Task objective = Please put the lines of the records below into a numbered list, starting at the line that has "Toestemming" and stopping after the line that has "verbeteren. Lees meer". Leave out any blank lines.

Recorded information =
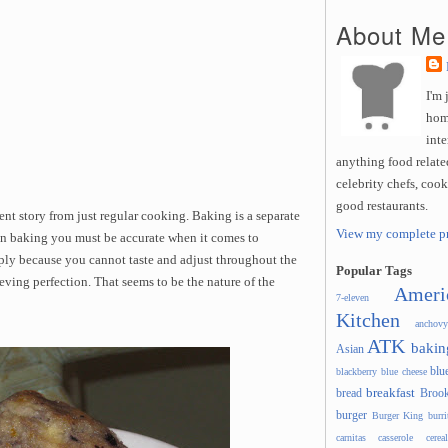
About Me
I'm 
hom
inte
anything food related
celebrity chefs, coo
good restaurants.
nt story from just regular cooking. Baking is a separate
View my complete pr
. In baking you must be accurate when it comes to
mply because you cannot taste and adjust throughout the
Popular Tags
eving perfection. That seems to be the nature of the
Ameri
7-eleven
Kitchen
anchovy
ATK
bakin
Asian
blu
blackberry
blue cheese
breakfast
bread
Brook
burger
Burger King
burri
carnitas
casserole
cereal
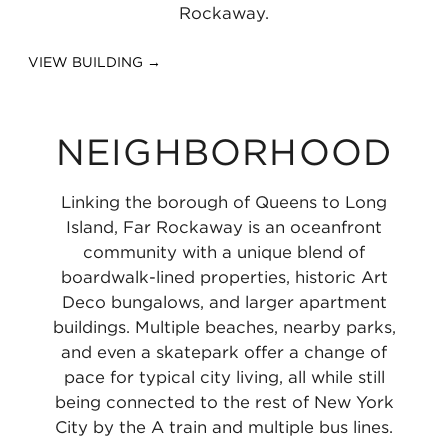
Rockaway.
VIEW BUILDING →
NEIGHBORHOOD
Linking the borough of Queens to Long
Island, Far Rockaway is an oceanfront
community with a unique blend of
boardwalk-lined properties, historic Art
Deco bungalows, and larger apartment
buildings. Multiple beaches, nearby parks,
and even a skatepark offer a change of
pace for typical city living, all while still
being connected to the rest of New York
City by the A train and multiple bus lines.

--

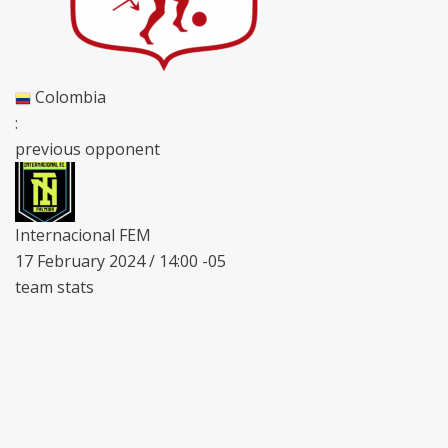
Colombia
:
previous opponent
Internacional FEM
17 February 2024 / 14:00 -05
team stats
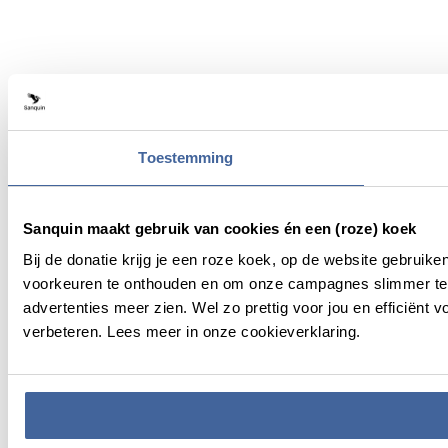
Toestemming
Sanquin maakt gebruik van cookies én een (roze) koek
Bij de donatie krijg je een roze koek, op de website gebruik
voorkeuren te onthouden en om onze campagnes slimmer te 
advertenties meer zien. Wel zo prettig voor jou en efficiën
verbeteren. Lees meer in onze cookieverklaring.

Task answer =
1. Toestemming
2. Sanquin maakt gebruik van cookies én een (roze) koek
3. Bij de donatie krijg je een roze koek, op de website gebruik
4. voorkeuren te onthouden en om onze campagnes slimmer te 
5. advertenties meer zien. Wel zo prettig voor jou en efficiën
6. verbeteren. Lees meer in onze cookieverklaring.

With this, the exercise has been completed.